Охотники поутру потянулись к палатке, где жили Лариса и старик Антип. Курили, сплевывали, молчали. Восемь мужиков, промысловых охотников, боясь потерять сезон, пришли брать расчет. Они и так две недели лишних проторчали у «начальника», а срывать сезон им никак негоже. Не подфартило «начальнику» - что ж, бывает. С кем не случалось? За все время работы ни один из охотников не называл Ларису по имени, не сказал ни разу «она». «Начальник» - и баста. Правда, Женька величал ее «атаманшей». Под улыбки мужиков.
Женька стоял позади всех и даже чуток поодаль. Молчаливое решение промысловики приняли еще вечером, ничего не обсуждая, потому как и обсуждать-то нечего - охотники они, а не по набору. Согласились на уговоры - одно, откайлили положенное по уговору - другое, а промысел - их хлеб, и тут никто им не указчик: ни царь, ни бог и ни герой. И само собой, считали они начальника-атаманшу за бой-девку. Ломила Лариса наравне с мужиками, и однажды хмурый Авраам, стеснявшийся своего имени и поэтому особенно грубый, сказал при ней:
- Нашего начальника с виду соплей перешибешь… Взяться не за что, да в работе черту не уступит.
Только почет почетом, уважение - изволь, а без охоты, без промысла они что холощеные.
Из палатки доносились голоса, слов не разобрать: один высокий - Ларисин, и бубнящий - Антипа. Подъема в железяку еще не били, и начальство не торопилось выйти, хоть явно знало о решении рабочих. Наконец полог отдернулся, и Лариса вышла. В ковбойке, в ватной фуфайке, наброшенной на плечи, джинсах, заправленных в сапоги.
- Ты их пойми… - послышался из палатки голос Антипа.
Распадок еще полнился синими сумерками, а верхушки сопок уже полыхали розовым. Лицо Ларисы со смелым разлетом бровей, распаленное спором в палатке, было взволнованным и красивым.
Став фертом, широко расставив ноги, Пичугина вскинула подбородок, чтоб вглядеться в лица мужчин попристальней. Промысловики глядели на начальство твердо и спокойно, не чуя за собой никакой вины.
- Расчет, начальник. Нам пора, - мягко этак сказал Авраам.
В подтверждение своих самых искренних сожалений он даже руками развел: мол, им свое дело не резон оставлять. Она тряхнула головой, и капли воды, запутавшиеся в волосах, видимо, когда она умывалась, смело блеснули.
- Бунт?! - не спросила, а бросила как обвинение Лариса.
Авраам хохотнул:
- Атаманша… Слышь, Женька, и впрямь атаманша.
- Неделя осталась, мужички. Совсем уж подступились к руде. - Тут атаманша вроде сникла и по-простецки добавила: - Не губите, а?
- А нам потом ломаться по сугробам к своим участкам? Не пойдет, начальник. Срок отбыли по уговору, урок сделали.
- Лодку не дам! - вскинулась атаманша.
«Не к месту кричать, - подумал тогда Женька. - Хоть плачь, атаманша. Плачь хоть перед камнями, хоть перед охотниками. Тут промысловики не уступят, не упустят своего. С ними ошибаться на неделю нельзя. У них уговор что приговор».
- Тю! - нахмурился Авраам. - На плотах уйдем.
- Наряды не закрою! - Тряхнула головой Лариса. - Все…
- Ты, девка, супротив нас не иди.
- Паскуда, - глухо сказал кто-то.
Не заметил Женька, кто.
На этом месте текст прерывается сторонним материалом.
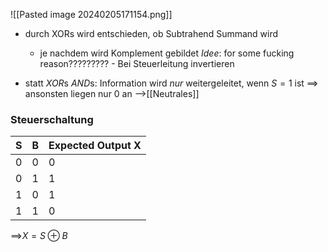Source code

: ![[Pasted image 20240205171154.png]]
- durch XORs wird entschieden, ob Subtrahend Summand wird
	- je nachdem wird Komplement gebildet
_Idee_: for some fucking reason????????? - Bei Steuerleitung invertieren

- statt $XOR$s $AND$s: Information wird _nur_ weitergeleitet, wenn $S = 1$ ist
	==> ansonsten liegen nur 0 an -->[[Neutrales]] 

### Steuerschaltung

| S | B | Expected Output X |
| ---- | ---- | ---- |
| 0 | 0 | 0 |
| 0 | 1 | 1 |
| 1 | 0 | 1 |
| 1 | 1 | 0 |
==>$X = S \oplus B$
Да и наплевать ему было. Со всеми собирался.
Мужики стали разбредаться, оглядываясь сбочь да искоса. Женька стоял, глядел на разгневанную Ларису. Больше прежнего она ему нравилась. Он улыбался безотчетно и широко. И не заметил, что остался с ней один на один.
- Ну? - бросила Лариса с запальчивостью отчаяния, пошла на Женьку и остановилась, едва не упершись грудью в его ватник.
Женька молчал, скосив взгляд на старенькую ковбойку - материал посекся на торчком выперших грудях. Рядно осталось. Белело что-то сквозь него, просвечивало.
- Выставилась, - ухмыльнулся Женька.
- Дело до конца надо доводить…
- До чьего? - гмыкнул Женька.
- Кобель.
- Да и ты, видать, понимающая…
- Катись со всеми вместе, благодетель.
- Остаться, может, а?
- А ну тебя к ляху. Тут вся жизнь насмарку. Все гибнет, рушится в тартарары.
- Руда не соболь, тут и будет до нового сезона. Пролежала тысячи лет в берлоге - и ничего. Годик подождет.
- А я? Как же я? Мое открытие!… Не-ет! Всю зиму зубами стану шурфы грызть, а до руды дойду. Либо сдохну, либо докопаюсь.